As we all know, the president of the United States is
elected and swears to serve all citizens of this nation by protecting and
defending the Constitution rather than the Bible or any other religious text.
America, founded by men who in some instances proclaimed Jesus as their God,
was created to assure the freedoms of religion and conscience without regard
to an individual’s personal beliefs, creed, or worship practices.

The Republican Party appears to have abandoned any
commitment to this tenet of the Constitution and is positioned to elect a
preacher- in-chief whose first loyalty will be to the dogmas of Christian
Fundamentalism.

And they have a constituency. Across the country
sprawling corporate religious “lifestyle centers” serving more as Christian
country clubs than as houses of worship have produced congregations who foster
a blend of ostentatious piety, self-righteous intolerance, and unyielding
arrogance. For these parishioners, voting Republican is de rigueur.

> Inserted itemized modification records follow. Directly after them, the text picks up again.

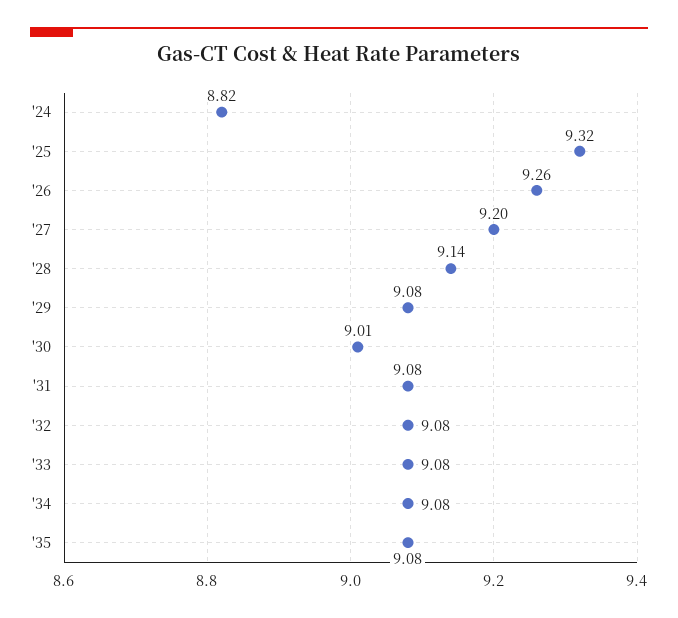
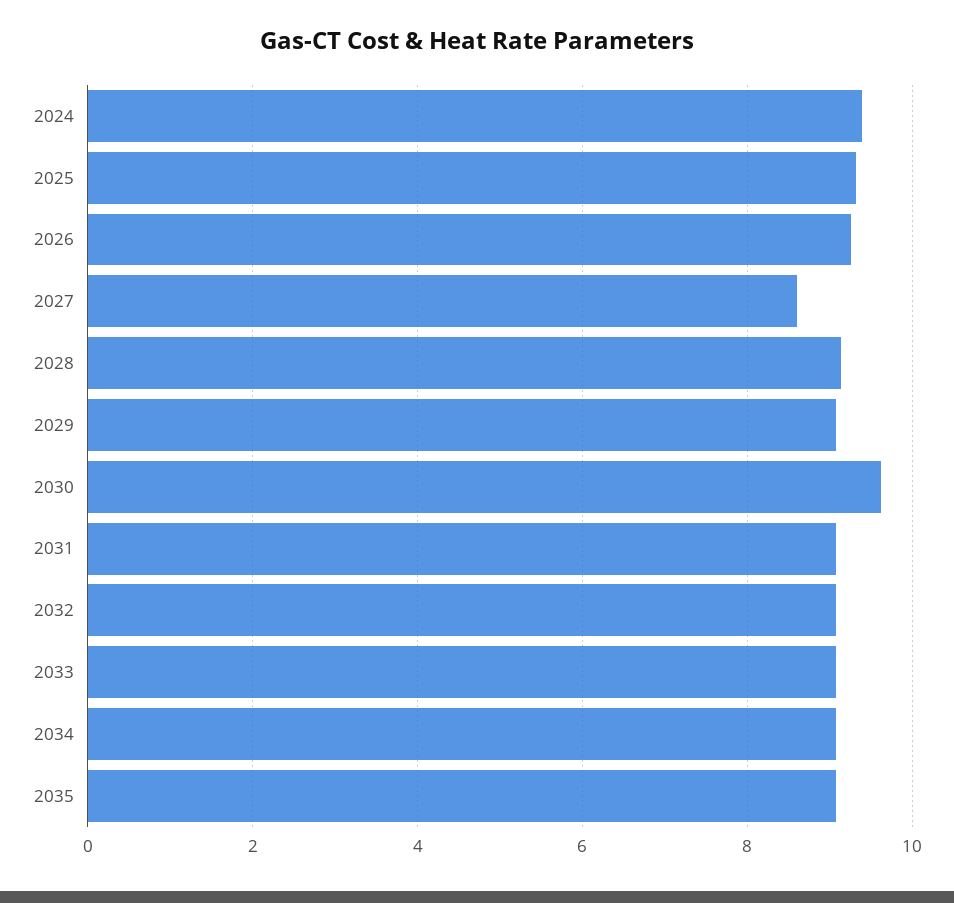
  {
-   "'24": 8.82,
+   "'24": 9.4,
    "'25": 9.32,
    "'26": 9.26,
-   "'27": 9.2,
+   "'27": 8.6,
    "'28": 9.14,
    "'29": 9.08,
-   "'30": 9.01,
+   "'30": 9.6,
    "'31": 9.08,
    "'32": 9.08,
    "'33": 9.08,
    "'34": 9.08,
    "'35": 9.08
  }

Unprecedented amounts of wealth have been amassed in many
of these churches, not in small part as a result of the wealth-redistribution
policy of the Bush and Republican faith-based government programs established
in this century. The threat of losing this power and money may in fact be
looming large in the selection of the party’s nominee and in the desperately
pious tone, manner, and attitude of the Republican presidential acolytes.

Not to be outdone, the media, particularly cable
television punditry and radio talk show hosts, are reliably helping to advance
the idea of establishing a religious test. Although the last Republican
debate fielded questions created by viewers of You Tube, those questions were
vetted and selected by officials at CNN. Thus, all Republican presidential
candidates were asked by Wolf Blitzer if they believed in the inerrancy of the
Bible. (Any guesses as to how the pack of them answered?)

Former Arkansas governor Mike Huckabee, a proud member of
God’s Own Party and an ordained Baptist minister, may be the most flagrant
offender against the Constitution. Mr. Huckabee recently told a group of
students at Jerry Falwell’s Liberty University that his astonishing rise in
the Iowa polls is an act of God. He has also received letters of endorsement
from Tim LaHaye, author of the Left Behind series which extols the
Rapture as an imminent end-of-the-world phenomenon. Huckabee has stated on the
record that he does not believe in evolution and lists among the most urgent
issues facing the country the perils of abortion and gay marriage, as well as
threats to the unlimited rights of gun-owners. His frequent statements of
religiosity are delivered with a jocular smile and a sense of humor —
designed apparently to seem non-threatening to anyone who is not a believer.

As if this country hasn’t suffered enough division, enough
religious hypocrisy, and enough self-righteous intolerance in the last seven
years, now we have former Massachusetts governor Mitt Romney, an ex-moderate of
sorts, hastening to join the ranks of Christian soldiers in the Republican Party
and seeking like the rest to impose a religious obligation on political service.
His immediate motivation, amplified by concern about rival Huckabee, is to gain
the White House at any cost, but the ultimate result of his apostasy from reason
is to further decimate the wall of separation between Church and state in this
country–something most Christian fundamentalists disbelieve anyhow as a myth
concocted by them God-hating secular liberals.

Scarified by Huckabee’s surge, Mormon Romney has ramped up
his attempt to sway the fundamentalist crowds and seems determined to try to
one-up Preacher Huckabee. He may indeed have trumped Huckabee with this
mind-bending assertion: “Freedom requires religion, just as religion requires
freedom—-Freedom and religion endure together, or perish alone.” Can Romney
really not know of the suppression, torture, and murder of heretics and infidels
by Christians (and members of virtually every other religion) throughout
history?

When candidates like Romney, Huckabee and others ratchet up
their effort to destroy the wall of separation built by the founders, it
requires somebody to ratchet right back. After all, it is an election that will
be held in America next November, not an altar call.